◆ **Problems to solve**:
A – From the text on IVAs below, list the other terms it gives for this type of agent.
B – Carry on the text on IVAs below, picking up right after its final sentence.

◆ **Supplied text**:
IVAs can be defined as interactive digital characters that exhibit human-like qualities and can communicate with humans using natural human modalities such as facial expressions, speech, and gestures [7]. This broad definition includes intelligent virtual characters that manifest themselves as text-based chatbots on smartphone or tablet and virtual characters in the form of a human head or a complete person on a tablet or computer screen. Several other terms are used for this type of agent, such as virtual assistant, (embodied) conversational agent, cognitive assistant, chatbot, intelligent assistive technology, and virtual human. IVAs have also been the subject for a series of conferences on this theme organized by the Association for Computing Machinery since 1998 [7]. As it has been a topic of research for more than 3 decades now for many applications, a large volume of research papers have been published on this subject.

For the purpose of this study, the main interest is in IVAs implemented as onscreen virtual characters that support older adults through autonomous verbal interaction. This specification is based on 3 reasons. First, from the perspective of the patient, verbal interaction is considered the easiest and most natural way to communicate and build rapport with an agent [8]. Second, a virtual character is more inviting to have a verbal communication with than a text-based chatbot. Third, once a person is used to this type of communication, a many-year support period during various forms of slowly progressing cognitive decline could be possible: talking is something people can do for a long period, whereas pushing buttons on a touchscreen still assumes some digital literacy, and this may disappear with cognitive decline [9].

IVAs have potential advantages for organizations that deliver home or institutional care. These organizations could decrease the need for a 24×7 human support team if a large part of the frequently asked support questions can be handled through an intelligent dialogue with an IVA. Furthermore, IVAs are immediately available and there is no need to wait in line for the availability of a health care organization employee. Interaction data can be stored and analyzed both on a personal and on an aggregated level, where the latter is of interest to the health care organization as well as to governmental health care control institutions. Obviously, ethical and privacy concerns need careful consideration and as a start can be addressed by a compliance check with the ethics guidelines for trustworthy artificial intelligence (AI), as published by the European Commission [10,11]. At the same time, IVAs have not yet been widely introduced in the consumer market and can thus far be found primarily in laboratory environments. Thus, the question arises as to whether IVAs have actually been developed and evaluated as verbal coaches or companions for cognitively impaired older adults. Therefore, this research first considered related systematic reviews and then identified the current state of the art through a systematic literature review.

Other systematic reviews on virtual agents in health care revealed that the number of experiments with voice-enabled agents was rather limited. Xie et al [12] conducted a review on AI specifically for caregivers of persons with dementia, but did not report on any virtual agents for which an actual experiment had been conducted. Schachner et al [13] reviewed papers on AI-based conversational agents for chronic conditions. Although they found 2052 articles, only 10 met their inclusion criteria for research on chronic diseases involving an AI-based conversational agent. Of these 10, 2 papers dealt with dementia, but did not include a virtual agent.

◆ **Source material**:
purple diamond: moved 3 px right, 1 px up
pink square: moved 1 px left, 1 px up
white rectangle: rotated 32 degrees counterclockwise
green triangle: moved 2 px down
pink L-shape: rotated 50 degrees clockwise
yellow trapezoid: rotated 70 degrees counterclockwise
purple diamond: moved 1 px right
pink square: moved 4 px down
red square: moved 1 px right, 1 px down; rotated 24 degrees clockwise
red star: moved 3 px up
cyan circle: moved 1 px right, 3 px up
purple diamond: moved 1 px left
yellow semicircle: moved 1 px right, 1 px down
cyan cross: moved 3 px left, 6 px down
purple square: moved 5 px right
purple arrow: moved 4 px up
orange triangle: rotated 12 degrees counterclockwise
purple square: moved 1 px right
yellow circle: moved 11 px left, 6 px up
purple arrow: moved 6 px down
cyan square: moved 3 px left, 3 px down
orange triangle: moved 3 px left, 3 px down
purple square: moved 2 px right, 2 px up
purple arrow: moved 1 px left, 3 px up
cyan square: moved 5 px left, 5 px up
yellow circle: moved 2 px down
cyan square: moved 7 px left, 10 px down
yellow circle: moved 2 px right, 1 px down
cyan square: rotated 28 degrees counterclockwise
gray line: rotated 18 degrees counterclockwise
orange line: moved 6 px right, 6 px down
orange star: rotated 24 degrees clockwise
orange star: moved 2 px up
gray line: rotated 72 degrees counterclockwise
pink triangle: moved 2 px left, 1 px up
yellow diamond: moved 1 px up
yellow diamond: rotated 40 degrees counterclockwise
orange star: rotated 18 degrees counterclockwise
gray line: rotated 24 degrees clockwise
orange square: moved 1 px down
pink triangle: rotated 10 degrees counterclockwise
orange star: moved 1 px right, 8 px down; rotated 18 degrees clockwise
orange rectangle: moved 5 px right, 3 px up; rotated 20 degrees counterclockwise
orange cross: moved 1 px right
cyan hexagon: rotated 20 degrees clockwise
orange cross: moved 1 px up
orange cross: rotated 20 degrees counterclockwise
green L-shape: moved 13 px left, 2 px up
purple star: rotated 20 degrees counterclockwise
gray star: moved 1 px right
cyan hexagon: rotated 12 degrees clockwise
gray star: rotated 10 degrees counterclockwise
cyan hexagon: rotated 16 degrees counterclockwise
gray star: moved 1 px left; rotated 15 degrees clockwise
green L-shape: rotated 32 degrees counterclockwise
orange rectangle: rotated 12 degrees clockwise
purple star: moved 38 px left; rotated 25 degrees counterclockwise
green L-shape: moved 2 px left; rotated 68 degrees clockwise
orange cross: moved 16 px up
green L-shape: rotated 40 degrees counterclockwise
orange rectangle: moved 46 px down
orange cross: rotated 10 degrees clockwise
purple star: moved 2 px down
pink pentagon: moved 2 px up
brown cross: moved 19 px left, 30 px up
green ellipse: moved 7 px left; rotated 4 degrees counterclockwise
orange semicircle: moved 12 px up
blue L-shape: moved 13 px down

◆ **Your written answers**:
A –
- virtual assistant
- (embodied) conversational agent
- cognitive assistant
- chatbot
- intelligent assistive technology
- virtual human

B –
Ienca et al [14] performed a systematic review on intelligent assistive technology for several forms of dementia including AD and included 571 studies. They examined the technological type of the interventions among others, but did not make a clear distinction on whether the intervention involved a virtual agent capable of 2-way verbal communication.

Bevilacqua et al [15] conducted a systematic review of the effectiveness of coaching through technology among older adults. From their original set of 2186 articles, 8 met their inclusion criteria, among which the criterion of the study was a randomized controlled trial. This criterion was more stringent than the ones used in this study, meaning that studies that could be included in this study might be excluded in their search strategy. In contrast, none of the studies they found aimed at people with cognitive problems.

Car et al [16] conducted a scoping review on conversational agents in health care. They did not report on any virtual agents such as those depicted in Figure 1, as their results were restricted to smartphone apps. Laranjo et al [17] also conducted a systematic review on conversational agents in health care. From the initial 1513 search results, they included 17 studies that evaluated 14 different conversational agents with unconstrained natural language input capabilities. From their results, 2 studies focused on an embodied conversational agent similar to that in Figure 1, but one of these studies was aimed at military personnel with posttraumatic stress syndrome (PTSS) and the other one, on training for people with autism spectrum disorders.

King and Dwan [18] created an inventory of electronic memory aids for people with dementia who experience memory loss increasing with age. They found 16 studies that met their inclusion criteria, one of which also met the criteria drawn up for this study: a study by Tokunaga et al [19] on a memory-aid service agent.

Provoost et al [20] reviewed embodied conversation agents in clinical psychology. They included 54 publications after an initial search result of 1117 references, but the disorders studied were autism, depression, anxiety, PTSS, schizophrenia, and substance abuse. Depression and anxiety are often associated with dementia. However, the studies related to these subgroups did not meet the criterion of a virtual agent.

Loveys et al [21] specifically examined the design features of embodied conversational agents and the extent to which these have an effect on the relationship quality between human and agent. Their systematic review resulted in 43 studies that examined design features such as language use, behavior, emotional expression, embodiment, appearance, personality, environment, and a combination of these. However, none of these studies were aimed at people with dementia.

Milne-Ives et al [22] performed a recent systematic review on the effectiveness of AI conversational agents in health care. They found 31 studies including a variety of conversational agents, among which were 14 chatbots and 6 embodied conversational agents; however, none specifically targeted people with cognitive problems such as dementia.

It is possible that some of the papers that were excluded from the aforementioned reviews met the inclusion criteria for this study. In any case, there is a gap when it comes to IVAs for people with amnesia, dementia, or AD, and with whom 2-way verbal interaction experiments have been conducted. This gap calls for a specific systematic review on that topic.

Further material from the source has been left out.